O Google diz que não há necessidade de se preocupar com JavaScript quando se trata de pesquisa, já que não há nada fundamentalmente diferente nisso em comparação com o conteúdo estático.

Isso é discutido no último episódio do podcast Search Off the Record, que apresenta Martin Splitt, John Mueller, Gary Illyes e Daniel Waisberg do Google.

Mueller traz à tona o tema da construção de um site usando um gerador estático de sites, o que leva à conclusão de que ele e Splitt usam a mesma ferramenta chamada Hugo.

Para simplificar, Hugo usa a linguagem Markdown para gerar páginas, mas isso vem com a limitação de não ser capaz de usar HTML para coisas como tags nofollow e redirecionamentos.
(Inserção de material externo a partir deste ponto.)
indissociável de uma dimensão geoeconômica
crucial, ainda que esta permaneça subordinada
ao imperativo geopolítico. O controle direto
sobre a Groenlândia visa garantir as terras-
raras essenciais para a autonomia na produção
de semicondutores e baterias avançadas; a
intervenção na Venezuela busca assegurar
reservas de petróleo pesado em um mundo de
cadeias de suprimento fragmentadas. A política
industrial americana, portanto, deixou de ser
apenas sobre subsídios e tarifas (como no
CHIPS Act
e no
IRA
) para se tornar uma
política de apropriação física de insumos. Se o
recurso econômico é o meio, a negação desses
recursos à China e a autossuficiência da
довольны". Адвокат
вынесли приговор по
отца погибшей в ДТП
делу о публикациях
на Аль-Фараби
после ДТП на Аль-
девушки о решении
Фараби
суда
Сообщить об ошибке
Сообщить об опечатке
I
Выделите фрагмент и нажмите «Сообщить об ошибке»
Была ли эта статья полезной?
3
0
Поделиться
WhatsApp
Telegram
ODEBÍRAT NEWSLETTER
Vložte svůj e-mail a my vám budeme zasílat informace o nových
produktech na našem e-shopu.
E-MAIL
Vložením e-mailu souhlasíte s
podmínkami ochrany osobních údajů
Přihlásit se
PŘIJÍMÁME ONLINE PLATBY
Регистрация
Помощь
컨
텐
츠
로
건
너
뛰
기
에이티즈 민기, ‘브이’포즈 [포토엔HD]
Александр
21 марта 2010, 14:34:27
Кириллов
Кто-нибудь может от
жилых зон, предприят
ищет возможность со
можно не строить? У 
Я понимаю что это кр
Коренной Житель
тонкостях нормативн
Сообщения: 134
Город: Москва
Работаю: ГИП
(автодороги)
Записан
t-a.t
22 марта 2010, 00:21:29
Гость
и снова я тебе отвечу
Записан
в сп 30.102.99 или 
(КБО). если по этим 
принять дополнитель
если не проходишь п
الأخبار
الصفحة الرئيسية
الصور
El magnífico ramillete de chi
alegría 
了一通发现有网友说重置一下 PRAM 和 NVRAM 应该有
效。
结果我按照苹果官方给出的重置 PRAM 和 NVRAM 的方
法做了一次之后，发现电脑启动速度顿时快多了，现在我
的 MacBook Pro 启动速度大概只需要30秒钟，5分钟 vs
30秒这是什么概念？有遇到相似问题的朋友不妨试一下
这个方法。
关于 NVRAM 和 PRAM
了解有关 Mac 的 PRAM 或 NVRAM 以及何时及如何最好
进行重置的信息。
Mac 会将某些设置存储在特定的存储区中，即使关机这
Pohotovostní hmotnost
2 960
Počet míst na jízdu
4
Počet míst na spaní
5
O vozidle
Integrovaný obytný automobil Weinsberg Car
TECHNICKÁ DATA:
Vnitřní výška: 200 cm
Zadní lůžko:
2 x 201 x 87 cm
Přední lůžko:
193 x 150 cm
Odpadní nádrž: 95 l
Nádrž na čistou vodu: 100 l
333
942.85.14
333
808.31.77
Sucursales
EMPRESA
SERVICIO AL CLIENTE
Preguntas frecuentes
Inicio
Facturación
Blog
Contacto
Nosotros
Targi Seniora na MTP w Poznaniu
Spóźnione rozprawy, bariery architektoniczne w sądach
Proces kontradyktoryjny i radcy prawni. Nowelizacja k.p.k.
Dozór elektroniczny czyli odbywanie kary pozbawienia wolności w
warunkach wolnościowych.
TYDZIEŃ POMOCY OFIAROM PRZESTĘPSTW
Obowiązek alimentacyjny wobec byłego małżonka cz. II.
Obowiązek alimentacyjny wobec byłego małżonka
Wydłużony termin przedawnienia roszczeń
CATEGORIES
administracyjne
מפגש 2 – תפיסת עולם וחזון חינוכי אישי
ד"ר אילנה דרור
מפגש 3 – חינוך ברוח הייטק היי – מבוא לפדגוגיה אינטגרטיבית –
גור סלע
Sites feitos em javascript

Mueller está construindo um site pessoal que requer redirecionamentos, e a única maneira de implementá-los no Hugo é com JavaScript.

Ele então pergunta a Splitt, especialista residente em JavaScript do Google, se há algum motivo para se preocupar com o uso de JS.

Não há motivo para se preocupar, diz Splitt, e ele explica o porquê:

“Não, você não precisa se preocupar com isso …

Uma pergunta que sempre recebo com o JavaScript é se tratamos o conteúdo JavaScript de maneira diferente. Temos anotações para o conteúdo – o que pensamos ser a peça central de um artigo ou o que pensamos ser o conteúdo lateral e outras coisas.

Mas, tanto quanto eu sei, e tanto quanto posso ver, rastreamos uma página e, em seguida, colocamos o conteúdo no documento em nosso índice e, em seguida, renderizamos a página e, em seguida, concluímos o conteúdo do DOM.

É isso. Não há nada que seja fundamentalmente diferente entre o conteúdo gerado por JavaScript e o conteúdo estático, exceto quando há casos extremos e não podemos ver o conteúdo gerado por JavaScript.”

Sites feitos em javascript
Sites feitos em javascript

Os proprietários de sites que pretendem usar JavaScript dessa forma como uma escolha de design devem se certificar de que o conteúdo oculto não seja crucial para entender do que se trata a página.

Se você não tem certeza se o JavaScript está impedindo o Google de ver o conteúdo de suas páginas, há uma maneira fácil de descobrir.

Use a ferramenta Fetch as Google no Search Console para ter uma ideia do que o Googlebot consegue ver ao rastrear seu site.

Se a ferramenta Buscar como o Google for capaz de renderizar todo o conteúdo crítico, você está seguro. Não precisa se preocupar, como diz Splitt.